Required work:
- A) From the passage on data center migration, reproduce the part that opens with the words containing "[0130] Two tenants" and closes with "data center migration.".
- B) According to the passage on data center migration, who are the "tenants"?

Document extract:
=== Begin Enclosure ===

Rather, the distributed file system node 1122 may be created and
populated during runtime (after the virtual data center 1111 is
placed online). When a request for data is received at the file
system 1122 which is not available locally, the data may be
retrieved from the shadow file system 1121, thereby populating the
file system 1122 during runtime. As a result, the virtual data
center 1111 may be spun up on cloud provider 1102 much more
efficiently than in prior implementations.
[0129] As illustrated in FIG. 12A, in one embodiment, the cloud
analysis and projection service 1000 may be implemented using its
own gateway devices, 1250 and 1251, at different data centers 1200
and 1210, respectively. The gateways 1250 may then be used to
establish a secure connection such as a virtual private network
(VPN) connection between the data centers when performing
intra-data center migrations. In one embodiment, the VPN connection
comprises a purchased WAN accelerator link such as those which
provide deduplication compression algorithms (e.g., Riverbed).
[0130] Two tenants are illustrated in data center 1200: tenant 1201
with virtual data center 1230 and file system 1220 and tenant 1202
with virtual data center 1231 and file system 1221. An additional
tenant 1203 with virtual data center 1232 and file system 1222 is
located within data center 1210. As used herein, the "tenants" are
cloud users who have signed up for the virtual data center services
described herein. In the illustrated example, the dedicated VPN
connection is used to migrate the virtual data center 1230 of
tenant 1201 from data center 1200 to data center 1210. In this
case, because the VPN connection is a dedicated link between the
data centers (purchased by the CAPS 100), no additional cost is
incurred by the tenant 1201 for the data center migration.
[0131] As illustrated in FIG. 12B, in one embodiment, in addition
to providing local gateway devices 1300-1302 at each of the cloud
providers A-C, the cloud analysis and projection service 1000 may
build/purchase a network fabric (e.g., a dedicated network
infrastructure/backbone, etc) comprising additional gateway/router
devices 1310-1313 to support high speed, secure interconnections
between the various providers.
[0132] In one embodiment, the cloud analysis and projection service
1000 maintains a provider connection table 1290 such as shown in
FIG. 12C to determine whether a dedicated, high speed connection
exists between the data centers of any two cloud providers. In the
particular example shown in FIG. 12C, providers 1-3 are all
interconnected via a dedicated network infrastructure (e.g.,
maintained/purchased by the CAPS 100) whereas no such connection
exists to cloud providers 4 and 5. In one embodiment, the cloud
analysis and projection service 1000 and/or selection engines
220-222 may consult the table 1290 when rendering data center
recommendations or selections. For example, if data centers 3 and 5
have similar cost, performance, and reliability characteristics but
data center 3 is coupled to the current data center via a
dedicated, high speed connection, then the selection engine may
recommend migrating to data center 3 above data center 5.

=== End Enclosure ===

Input data:
=== Begin Enclosure ===

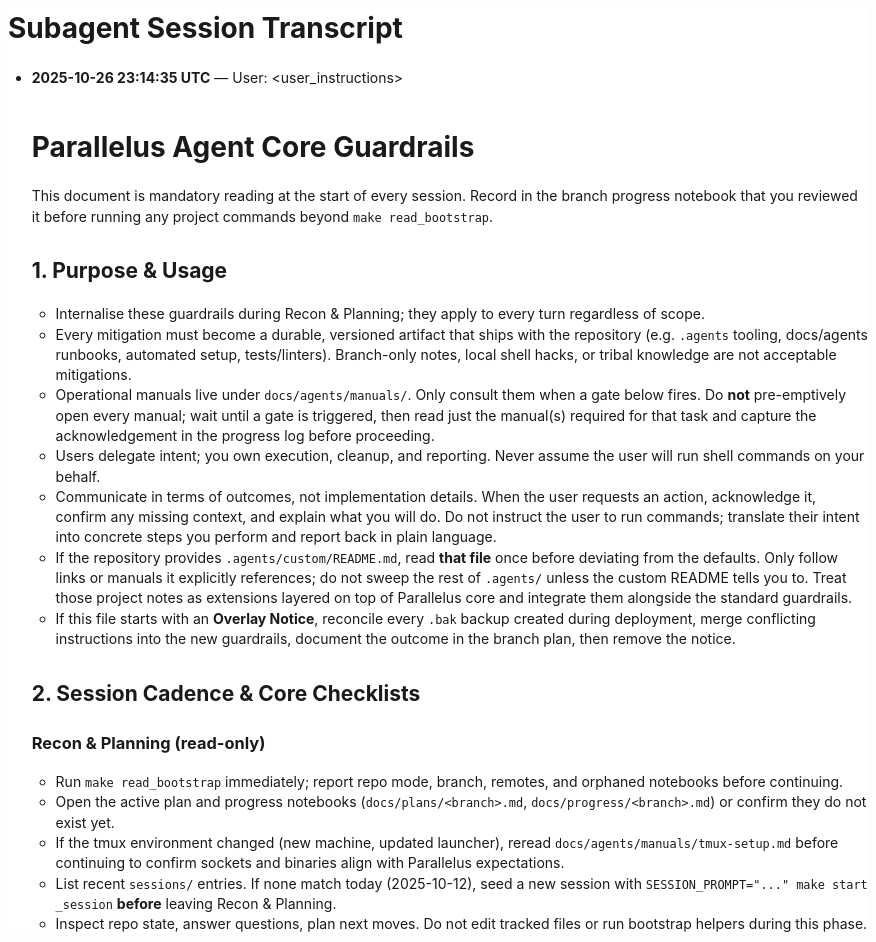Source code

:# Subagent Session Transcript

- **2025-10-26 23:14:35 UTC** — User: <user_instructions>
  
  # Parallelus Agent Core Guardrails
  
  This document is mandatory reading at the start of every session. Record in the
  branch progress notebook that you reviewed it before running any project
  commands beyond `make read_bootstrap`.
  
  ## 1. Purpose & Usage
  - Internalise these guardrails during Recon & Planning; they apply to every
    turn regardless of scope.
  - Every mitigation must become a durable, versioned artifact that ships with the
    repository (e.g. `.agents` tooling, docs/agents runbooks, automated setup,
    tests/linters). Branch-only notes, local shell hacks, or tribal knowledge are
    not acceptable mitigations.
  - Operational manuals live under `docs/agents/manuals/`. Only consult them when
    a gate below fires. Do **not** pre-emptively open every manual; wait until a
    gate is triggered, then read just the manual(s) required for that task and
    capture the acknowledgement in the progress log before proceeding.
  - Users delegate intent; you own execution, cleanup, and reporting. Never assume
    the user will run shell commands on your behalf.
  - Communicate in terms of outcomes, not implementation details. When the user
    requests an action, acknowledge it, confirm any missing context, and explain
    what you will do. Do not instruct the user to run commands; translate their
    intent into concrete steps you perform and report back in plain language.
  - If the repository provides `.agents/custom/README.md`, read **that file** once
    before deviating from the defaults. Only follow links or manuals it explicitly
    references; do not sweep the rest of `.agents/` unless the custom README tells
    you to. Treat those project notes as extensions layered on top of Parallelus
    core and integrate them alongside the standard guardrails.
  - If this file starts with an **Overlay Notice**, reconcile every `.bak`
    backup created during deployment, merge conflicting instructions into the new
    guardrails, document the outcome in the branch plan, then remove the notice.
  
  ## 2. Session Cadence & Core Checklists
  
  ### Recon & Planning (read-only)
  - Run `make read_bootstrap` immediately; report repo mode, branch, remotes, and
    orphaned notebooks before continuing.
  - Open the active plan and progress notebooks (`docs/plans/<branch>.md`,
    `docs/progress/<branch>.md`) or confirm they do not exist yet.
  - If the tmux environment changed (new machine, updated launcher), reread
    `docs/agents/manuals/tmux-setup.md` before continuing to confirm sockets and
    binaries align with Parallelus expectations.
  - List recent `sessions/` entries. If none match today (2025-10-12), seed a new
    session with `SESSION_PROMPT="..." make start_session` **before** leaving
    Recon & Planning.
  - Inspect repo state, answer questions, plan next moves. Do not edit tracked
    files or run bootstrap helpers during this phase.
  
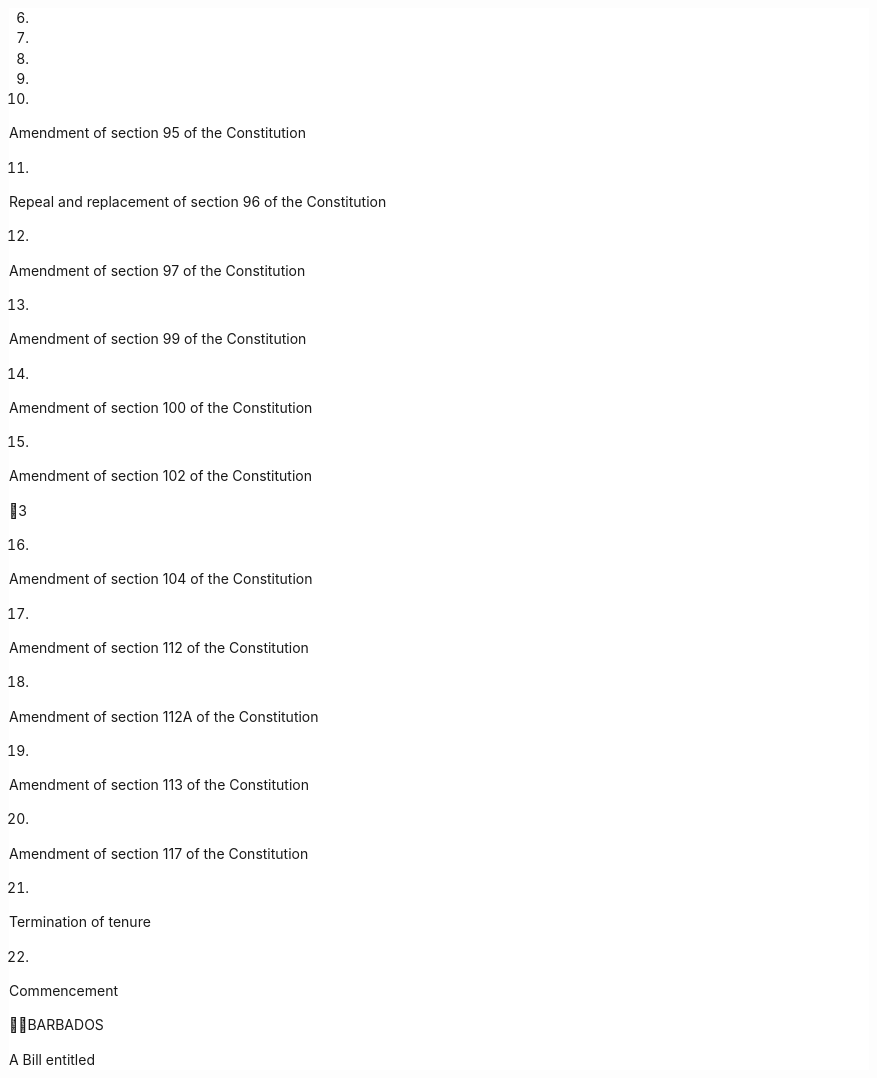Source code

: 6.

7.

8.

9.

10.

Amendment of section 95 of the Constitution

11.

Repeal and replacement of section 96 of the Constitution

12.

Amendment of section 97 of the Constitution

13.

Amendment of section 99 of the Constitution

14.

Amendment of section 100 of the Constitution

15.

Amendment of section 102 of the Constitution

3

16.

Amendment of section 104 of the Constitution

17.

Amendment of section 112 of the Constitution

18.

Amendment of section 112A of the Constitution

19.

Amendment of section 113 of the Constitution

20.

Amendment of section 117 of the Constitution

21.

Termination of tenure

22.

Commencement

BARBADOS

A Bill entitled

=== End Enclosure ===

Solutions to each task:
- A)
[0130] Two tenants are illustrated in data center 1200: tenant 1201
with virtual data center 1230 and file system 1220 and tenant 1202
with virtual data center 1231 and file system 1221. An additional
tenant 1203 with virtual data center 1232 and file system 1222 is
located within data center 1210. As used herein, the "tenants" are
cloud users who have signed up for the virtual data center services
described herein. In the illustrated example, the dedicated VPN
connection is used to migrate the virtual data center 1230 of
tenant 1201 from data center 1200 to data center 1210. In this
case, because the VPN connection is a dedicated link between the
data centers (purchased by the CAPS 100), no additional cost is
incurred by the tenant 1201 for the data center migration.

- B) They are cloud users who have signed up for the virtual data center services.